───── Text passage ─────

You have to begin (it seems to me) with the understanding that Beckett is obsessed with exploring mankind’s relationship to God and subsequently, life. Individual men and women with various versions of the same story. Nothing wrong with that. (God sticks us here in the midst of empty, joyless, torment, then occupies himself with other concerns. If he exists at all.) Beckett may wrap the same prize in a different trappings, but the layers are astonishing. Gogo and Didi eagerly expect the enigmatic, elusive Godot. Winnie and Willie are a married couple who spend their days in ordinary activities (washing, afternoon tea, saying their prayers, reading the paper) as a hill of sand creeps closer and closer towards their necks. Blind and confined to a wheelchair, Hamm keeps his parents, Nagg and Nell, in trashcans in his living room.

───── Data records ─────

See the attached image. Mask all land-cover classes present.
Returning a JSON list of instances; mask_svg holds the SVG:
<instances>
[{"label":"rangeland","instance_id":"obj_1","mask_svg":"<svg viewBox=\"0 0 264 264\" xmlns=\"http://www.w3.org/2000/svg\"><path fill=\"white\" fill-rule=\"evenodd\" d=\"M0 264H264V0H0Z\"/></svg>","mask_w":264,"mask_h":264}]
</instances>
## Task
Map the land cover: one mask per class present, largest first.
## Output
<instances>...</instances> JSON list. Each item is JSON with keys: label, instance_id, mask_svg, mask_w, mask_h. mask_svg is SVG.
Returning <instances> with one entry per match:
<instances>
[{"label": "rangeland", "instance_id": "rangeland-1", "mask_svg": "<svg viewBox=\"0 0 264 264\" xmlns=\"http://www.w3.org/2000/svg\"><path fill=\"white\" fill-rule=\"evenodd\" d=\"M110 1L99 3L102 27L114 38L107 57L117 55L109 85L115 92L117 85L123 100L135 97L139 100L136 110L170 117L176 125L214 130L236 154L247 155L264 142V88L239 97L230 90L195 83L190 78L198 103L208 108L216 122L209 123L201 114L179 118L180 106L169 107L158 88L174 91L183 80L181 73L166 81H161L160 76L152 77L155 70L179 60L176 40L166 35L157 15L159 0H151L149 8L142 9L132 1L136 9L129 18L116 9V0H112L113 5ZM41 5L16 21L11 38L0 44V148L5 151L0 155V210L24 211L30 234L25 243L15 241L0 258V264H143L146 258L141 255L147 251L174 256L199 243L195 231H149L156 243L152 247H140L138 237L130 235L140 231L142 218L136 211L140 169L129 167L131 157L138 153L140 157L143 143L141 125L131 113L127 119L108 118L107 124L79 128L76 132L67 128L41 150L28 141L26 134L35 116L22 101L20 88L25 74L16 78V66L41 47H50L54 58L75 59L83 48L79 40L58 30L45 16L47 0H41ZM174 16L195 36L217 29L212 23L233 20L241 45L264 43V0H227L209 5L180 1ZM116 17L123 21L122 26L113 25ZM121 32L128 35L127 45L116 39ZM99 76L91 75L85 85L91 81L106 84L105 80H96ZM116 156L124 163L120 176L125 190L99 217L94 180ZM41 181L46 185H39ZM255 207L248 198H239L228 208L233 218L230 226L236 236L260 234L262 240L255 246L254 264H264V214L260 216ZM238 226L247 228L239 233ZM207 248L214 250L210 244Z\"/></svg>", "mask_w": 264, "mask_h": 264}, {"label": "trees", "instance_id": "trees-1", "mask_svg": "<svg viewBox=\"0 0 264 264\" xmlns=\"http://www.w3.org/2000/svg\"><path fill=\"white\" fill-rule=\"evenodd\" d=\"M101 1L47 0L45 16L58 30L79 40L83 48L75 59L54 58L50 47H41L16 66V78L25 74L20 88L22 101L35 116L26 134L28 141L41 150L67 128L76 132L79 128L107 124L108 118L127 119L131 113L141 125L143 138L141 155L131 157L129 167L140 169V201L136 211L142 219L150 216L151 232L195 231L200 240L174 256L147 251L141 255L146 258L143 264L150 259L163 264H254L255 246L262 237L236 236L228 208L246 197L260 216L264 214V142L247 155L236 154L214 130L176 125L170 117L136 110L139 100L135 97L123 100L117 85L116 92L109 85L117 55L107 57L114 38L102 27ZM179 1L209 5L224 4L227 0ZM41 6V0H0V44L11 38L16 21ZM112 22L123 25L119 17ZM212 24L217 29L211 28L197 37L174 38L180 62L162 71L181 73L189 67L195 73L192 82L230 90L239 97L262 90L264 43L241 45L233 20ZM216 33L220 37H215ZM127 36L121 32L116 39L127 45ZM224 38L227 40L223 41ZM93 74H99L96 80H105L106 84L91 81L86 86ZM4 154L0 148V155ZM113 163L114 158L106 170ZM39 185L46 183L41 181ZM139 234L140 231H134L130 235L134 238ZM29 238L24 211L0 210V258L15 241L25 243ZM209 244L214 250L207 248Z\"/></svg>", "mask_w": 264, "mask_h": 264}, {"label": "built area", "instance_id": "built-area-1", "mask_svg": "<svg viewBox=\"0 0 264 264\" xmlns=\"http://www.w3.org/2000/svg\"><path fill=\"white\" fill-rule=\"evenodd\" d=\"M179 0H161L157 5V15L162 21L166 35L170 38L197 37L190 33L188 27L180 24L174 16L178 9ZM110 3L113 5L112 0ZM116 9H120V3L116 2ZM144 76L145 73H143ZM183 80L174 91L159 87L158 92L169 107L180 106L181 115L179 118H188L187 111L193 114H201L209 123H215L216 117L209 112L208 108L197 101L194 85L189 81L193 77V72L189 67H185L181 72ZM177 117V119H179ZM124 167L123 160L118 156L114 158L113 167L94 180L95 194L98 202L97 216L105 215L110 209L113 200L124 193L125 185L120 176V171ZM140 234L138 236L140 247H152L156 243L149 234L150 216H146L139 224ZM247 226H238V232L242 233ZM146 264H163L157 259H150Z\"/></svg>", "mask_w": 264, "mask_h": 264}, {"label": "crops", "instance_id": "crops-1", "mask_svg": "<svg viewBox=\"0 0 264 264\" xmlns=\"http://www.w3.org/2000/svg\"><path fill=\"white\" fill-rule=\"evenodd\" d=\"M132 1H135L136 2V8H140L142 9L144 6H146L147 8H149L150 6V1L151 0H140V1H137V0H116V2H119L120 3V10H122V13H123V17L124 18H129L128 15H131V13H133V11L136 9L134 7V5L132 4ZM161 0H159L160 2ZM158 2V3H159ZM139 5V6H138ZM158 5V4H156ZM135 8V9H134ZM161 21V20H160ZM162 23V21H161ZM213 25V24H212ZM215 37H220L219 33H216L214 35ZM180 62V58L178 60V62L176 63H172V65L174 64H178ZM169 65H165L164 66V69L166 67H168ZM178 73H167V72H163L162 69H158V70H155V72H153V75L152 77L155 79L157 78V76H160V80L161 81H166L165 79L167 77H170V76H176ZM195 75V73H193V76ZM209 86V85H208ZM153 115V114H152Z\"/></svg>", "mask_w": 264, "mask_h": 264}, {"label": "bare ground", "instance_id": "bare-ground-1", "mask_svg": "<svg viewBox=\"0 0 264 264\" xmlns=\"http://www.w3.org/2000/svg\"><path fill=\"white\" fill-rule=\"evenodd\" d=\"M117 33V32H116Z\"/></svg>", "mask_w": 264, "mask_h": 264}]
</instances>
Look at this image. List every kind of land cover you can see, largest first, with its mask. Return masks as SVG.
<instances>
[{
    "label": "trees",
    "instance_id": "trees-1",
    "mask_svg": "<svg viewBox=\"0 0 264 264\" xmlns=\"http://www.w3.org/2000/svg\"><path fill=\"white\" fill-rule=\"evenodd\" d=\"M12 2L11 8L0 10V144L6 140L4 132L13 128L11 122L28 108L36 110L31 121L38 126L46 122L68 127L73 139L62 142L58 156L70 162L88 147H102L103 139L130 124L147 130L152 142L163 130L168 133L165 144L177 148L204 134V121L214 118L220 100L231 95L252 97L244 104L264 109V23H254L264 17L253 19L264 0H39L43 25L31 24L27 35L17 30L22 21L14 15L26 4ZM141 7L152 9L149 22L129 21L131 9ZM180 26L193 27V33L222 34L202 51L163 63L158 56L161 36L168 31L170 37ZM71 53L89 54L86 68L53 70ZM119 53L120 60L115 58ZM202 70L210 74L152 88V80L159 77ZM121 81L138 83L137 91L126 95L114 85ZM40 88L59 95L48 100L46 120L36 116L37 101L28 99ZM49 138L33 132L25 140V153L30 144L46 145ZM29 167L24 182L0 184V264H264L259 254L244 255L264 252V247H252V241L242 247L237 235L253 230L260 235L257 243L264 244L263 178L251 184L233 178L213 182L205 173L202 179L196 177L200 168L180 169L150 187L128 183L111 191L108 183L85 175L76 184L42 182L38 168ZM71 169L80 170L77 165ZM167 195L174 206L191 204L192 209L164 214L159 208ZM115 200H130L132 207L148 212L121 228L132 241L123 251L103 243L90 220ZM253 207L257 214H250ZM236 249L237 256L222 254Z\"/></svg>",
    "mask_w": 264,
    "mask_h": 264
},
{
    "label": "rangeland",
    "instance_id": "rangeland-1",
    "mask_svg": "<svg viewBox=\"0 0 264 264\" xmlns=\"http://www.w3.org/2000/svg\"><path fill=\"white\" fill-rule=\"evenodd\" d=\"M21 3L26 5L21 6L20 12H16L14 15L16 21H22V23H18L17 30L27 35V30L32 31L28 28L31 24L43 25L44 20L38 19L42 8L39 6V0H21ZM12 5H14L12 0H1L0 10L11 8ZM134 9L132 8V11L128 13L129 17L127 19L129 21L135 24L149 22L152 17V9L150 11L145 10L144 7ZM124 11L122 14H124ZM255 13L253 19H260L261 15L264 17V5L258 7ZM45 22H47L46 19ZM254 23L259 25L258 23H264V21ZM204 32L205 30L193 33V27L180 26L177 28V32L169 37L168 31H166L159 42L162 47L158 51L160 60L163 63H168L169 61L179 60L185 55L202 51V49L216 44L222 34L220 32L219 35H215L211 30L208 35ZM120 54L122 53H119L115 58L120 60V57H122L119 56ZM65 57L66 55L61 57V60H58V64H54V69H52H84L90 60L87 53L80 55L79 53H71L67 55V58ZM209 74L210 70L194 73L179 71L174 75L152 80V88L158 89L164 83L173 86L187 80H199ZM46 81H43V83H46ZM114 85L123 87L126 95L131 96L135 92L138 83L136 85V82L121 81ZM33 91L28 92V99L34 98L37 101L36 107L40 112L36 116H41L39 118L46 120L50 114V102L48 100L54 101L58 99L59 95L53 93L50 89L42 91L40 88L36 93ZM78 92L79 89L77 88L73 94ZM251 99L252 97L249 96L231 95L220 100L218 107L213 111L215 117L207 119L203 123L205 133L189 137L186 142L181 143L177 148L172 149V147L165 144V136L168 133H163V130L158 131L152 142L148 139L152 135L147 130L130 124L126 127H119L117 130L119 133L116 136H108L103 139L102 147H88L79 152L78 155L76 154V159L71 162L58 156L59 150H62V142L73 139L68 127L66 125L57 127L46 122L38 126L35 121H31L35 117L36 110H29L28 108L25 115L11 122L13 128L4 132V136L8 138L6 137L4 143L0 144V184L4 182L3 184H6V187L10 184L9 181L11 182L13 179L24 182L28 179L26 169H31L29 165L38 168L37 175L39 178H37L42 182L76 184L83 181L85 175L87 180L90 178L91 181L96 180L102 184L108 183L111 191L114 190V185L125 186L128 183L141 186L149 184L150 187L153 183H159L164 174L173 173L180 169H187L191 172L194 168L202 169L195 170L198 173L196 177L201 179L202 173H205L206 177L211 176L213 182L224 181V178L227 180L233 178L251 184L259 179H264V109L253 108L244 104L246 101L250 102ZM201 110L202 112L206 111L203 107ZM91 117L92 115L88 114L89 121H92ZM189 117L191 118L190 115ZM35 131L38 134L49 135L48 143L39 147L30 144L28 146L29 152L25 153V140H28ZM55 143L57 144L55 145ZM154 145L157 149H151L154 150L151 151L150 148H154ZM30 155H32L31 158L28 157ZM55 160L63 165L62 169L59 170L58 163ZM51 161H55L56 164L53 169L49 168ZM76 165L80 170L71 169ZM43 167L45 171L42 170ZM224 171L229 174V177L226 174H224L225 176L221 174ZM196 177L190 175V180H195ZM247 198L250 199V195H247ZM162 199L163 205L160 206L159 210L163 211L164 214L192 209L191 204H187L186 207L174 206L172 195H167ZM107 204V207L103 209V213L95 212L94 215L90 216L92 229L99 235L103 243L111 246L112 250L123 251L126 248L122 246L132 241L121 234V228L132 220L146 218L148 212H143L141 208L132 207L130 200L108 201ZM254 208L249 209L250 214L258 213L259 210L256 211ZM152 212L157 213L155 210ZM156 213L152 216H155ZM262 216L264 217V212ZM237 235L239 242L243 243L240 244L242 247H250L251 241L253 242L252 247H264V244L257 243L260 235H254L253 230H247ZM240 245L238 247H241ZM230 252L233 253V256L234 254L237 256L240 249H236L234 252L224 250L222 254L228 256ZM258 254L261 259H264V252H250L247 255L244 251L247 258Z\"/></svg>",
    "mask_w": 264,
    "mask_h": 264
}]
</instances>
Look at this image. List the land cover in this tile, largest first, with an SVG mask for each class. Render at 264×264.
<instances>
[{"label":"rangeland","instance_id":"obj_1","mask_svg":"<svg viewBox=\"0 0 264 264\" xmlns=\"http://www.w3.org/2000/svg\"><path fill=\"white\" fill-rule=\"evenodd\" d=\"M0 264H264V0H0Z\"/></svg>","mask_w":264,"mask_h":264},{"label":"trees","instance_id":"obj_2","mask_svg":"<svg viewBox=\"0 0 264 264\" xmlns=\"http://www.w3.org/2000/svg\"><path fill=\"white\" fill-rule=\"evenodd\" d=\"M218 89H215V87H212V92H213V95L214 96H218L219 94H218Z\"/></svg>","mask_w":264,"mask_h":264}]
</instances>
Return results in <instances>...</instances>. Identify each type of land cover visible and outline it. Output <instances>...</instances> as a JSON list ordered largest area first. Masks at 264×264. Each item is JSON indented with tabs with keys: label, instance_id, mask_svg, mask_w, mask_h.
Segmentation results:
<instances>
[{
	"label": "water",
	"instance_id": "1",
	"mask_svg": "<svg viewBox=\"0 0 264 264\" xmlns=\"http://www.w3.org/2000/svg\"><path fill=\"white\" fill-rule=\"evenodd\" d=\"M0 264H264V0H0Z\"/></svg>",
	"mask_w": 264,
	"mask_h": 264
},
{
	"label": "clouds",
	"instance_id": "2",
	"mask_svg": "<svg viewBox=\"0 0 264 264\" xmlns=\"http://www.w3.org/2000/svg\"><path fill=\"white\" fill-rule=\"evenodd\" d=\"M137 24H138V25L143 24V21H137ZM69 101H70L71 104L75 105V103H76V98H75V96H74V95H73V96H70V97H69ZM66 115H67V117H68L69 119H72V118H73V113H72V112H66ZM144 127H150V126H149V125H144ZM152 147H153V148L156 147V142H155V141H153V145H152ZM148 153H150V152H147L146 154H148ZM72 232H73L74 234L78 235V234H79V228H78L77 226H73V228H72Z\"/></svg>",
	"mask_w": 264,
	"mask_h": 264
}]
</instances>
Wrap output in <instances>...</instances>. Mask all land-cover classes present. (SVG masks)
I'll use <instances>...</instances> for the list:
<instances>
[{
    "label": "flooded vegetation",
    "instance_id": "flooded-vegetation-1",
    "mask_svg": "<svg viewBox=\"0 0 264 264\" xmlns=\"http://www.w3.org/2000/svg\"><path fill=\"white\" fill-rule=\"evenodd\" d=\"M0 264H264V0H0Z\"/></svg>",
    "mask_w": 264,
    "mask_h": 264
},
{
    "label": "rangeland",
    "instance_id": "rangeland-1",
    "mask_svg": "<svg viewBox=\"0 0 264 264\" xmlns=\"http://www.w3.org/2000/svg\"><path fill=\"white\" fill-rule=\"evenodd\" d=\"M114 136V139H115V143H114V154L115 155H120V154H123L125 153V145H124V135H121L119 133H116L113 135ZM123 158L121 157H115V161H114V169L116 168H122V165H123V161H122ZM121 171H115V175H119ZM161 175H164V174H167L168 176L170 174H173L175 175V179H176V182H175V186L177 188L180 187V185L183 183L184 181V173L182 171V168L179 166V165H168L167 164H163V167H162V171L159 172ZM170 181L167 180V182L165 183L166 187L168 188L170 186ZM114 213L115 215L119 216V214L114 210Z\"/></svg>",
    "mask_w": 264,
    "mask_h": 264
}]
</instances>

─────

*What is required*
From the passage on Beckett, list the ordinary activities that Winnie and Willie spend their days doing.

*Task answer*
washing, afternoon tea, saying their prayers, reading the paper